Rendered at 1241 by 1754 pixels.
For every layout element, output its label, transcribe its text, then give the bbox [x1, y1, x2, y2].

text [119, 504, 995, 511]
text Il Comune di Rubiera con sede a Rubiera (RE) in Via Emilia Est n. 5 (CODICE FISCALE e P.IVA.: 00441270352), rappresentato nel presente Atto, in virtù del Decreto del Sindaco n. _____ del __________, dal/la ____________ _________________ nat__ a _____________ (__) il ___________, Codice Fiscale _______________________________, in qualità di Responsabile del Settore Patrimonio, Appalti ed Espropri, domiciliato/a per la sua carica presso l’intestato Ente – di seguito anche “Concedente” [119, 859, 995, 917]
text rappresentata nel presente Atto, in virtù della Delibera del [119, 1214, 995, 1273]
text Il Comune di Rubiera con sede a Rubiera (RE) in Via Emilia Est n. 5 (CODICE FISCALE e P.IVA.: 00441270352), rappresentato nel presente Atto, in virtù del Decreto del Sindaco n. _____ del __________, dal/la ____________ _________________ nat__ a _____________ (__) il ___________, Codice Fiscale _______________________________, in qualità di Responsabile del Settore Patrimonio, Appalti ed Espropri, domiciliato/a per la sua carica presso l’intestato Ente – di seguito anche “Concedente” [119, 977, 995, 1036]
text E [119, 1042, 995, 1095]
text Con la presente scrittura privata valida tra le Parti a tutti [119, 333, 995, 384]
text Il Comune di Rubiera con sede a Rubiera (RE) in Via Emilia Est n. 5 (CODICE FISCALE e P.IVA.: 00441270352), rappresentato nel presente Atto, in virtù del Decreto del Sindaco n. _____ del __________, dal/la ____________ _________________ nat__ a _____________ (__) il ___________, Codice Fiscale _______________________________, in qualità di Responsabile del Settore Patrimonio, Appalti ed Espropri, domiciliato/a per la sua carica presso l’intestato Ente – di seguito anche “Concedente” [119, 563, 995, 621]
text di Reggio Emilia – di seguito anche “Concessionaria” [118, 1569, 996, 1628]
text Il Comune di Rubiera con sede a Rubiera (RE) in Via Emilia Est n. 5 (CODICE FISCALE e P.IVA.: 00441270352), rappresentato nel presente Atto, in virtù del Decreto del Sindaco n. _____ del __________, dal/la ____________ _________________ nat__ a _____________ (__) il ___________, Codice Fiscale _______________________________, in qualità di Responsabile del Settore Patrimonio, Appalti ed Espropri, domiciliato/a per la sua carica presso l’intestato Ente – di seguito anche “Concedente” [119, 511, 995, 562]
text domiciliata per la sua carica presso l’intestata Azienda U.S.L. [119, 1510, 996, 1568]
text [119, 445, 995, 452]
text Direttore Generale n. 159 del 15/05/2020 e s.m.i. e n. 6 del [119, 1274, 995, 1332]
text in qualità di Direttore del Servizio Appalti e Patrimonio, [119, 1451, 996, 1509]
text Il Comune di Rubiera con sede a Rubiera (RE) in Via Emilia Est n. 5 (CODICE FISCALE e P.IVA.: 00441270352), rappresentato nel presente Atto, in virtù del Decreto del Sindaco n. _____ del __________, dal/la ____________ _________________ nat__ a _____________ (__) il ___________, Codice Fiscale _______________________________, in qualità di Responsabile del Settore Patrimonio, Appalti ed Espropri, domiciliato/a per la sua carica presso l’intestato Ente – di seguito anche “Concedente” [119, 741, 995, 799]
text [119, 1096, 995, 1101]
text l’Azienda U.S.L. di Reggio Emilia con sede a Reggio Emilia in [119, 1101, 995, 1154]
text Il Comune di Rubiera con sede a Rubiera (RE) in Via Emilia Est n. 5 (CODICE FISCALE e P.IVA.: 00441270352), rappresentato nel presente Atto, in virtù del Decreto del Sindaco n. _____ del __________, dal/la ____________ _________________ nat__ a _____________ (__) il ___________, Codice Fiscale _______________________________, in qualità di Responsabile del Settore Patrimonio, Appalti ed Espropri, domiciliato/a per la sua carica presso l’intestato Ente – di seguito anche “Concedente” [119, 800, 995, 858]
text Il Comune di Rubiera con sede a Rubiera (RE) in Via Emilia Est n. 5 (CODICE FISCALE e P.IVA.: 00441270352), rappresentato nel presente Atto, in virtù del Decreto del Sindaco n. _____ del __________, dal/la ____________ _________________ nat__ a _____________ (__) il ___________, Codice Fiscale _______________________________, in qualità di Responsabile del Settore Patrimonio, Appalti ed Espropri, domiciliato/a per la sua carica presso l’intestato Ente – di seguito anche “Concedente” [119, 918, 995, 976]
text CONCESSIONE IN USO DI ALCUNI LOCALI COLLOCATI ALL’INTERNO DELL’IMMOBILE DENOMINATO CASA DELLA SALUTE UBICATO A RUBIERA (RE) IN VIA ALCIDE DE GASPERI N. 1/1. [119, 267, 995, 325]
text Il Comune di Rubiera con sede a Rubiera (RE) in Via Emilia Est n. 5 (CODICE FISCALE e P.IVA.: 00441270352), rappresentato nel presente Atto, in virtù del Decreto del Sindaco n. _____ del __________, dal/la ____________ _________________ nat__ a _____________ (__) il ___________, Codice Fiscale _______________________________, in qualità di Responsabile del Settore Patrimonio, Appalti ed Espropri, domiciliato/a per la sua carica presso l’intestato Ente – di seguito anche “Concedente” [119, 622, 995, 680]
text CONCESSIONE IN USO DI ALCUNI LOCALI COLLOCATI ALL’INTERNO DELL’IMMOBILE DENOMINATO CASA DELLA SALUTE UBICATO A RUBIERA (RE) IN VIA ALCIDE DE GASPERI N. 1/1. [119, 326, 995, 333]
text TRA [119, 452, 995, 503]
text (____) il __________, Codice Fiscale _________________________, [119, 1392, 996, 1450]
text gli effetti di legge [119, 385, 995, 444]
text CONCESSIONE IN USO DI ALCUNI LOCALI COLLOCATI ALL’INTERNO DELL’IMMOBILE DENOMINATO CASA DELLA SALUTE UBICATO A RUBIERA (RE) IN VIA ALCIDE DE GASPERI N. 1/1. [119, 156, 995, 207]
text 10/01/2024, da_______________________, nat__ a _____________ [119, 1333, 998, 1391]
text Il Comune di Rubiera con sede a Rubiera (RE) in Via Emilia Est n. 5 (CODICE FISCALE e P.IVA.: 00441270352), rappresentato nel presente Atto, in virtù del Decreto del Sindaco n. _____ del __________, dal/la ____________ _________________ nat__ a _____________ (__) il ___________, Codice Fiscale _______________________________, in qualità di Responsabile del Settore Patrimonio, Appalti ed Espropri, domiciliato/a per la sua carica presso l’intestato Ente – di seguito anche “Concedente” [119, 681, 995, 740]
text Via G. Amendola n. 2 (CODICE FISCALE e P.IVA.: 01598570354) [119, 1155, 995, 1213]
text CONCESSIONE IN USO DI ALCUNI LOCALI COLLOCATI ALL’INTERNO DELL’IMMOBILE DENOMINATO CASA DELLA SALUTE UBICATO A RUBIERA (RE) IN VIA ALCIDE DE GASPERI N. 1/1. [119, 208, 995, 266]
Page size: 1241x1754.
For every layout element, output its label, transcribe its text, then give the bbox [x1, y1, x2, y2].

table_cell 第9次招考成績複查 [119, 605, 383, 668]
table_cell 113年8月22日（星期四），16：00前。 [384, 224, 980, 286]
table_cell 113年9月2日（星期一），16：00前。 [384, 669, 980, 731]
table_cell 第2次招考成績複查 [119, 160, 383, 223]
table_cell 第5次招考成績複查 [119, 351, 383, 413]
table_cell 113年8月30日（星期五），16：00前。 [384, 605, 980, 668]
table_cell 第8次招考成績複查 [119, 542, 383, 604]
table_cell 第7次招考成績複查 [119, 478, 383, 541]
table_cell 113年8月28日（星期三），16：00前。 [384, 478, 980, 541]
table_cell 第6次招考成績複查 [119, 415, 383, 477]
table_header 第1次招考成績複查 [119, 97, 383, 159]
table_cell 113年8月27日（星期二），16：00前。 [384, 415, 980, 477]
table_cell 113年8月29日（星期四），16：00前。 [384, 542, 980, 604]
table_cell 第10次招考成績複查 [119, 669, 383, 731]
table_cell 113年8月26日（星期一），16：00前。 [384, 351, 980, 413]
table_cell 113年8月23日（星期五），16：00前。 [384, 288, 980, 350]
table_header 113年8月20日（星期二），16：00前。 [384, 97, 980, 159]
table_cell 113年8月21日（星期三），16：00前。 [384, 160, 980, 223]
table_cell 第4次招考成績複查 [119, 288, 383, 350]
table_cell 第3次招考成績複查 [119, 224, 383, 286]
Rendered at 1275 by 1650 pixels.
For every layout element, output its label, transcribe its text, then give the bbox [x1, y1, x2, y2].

> **Problem statement**
Please identify every line in the listing above that contains the string "Rendered", and copy each of those lines. Case counts.

> **Answer**
Rendered at 1241 by 1754 pixels.
Rendered at 1275 by 1650 pixels.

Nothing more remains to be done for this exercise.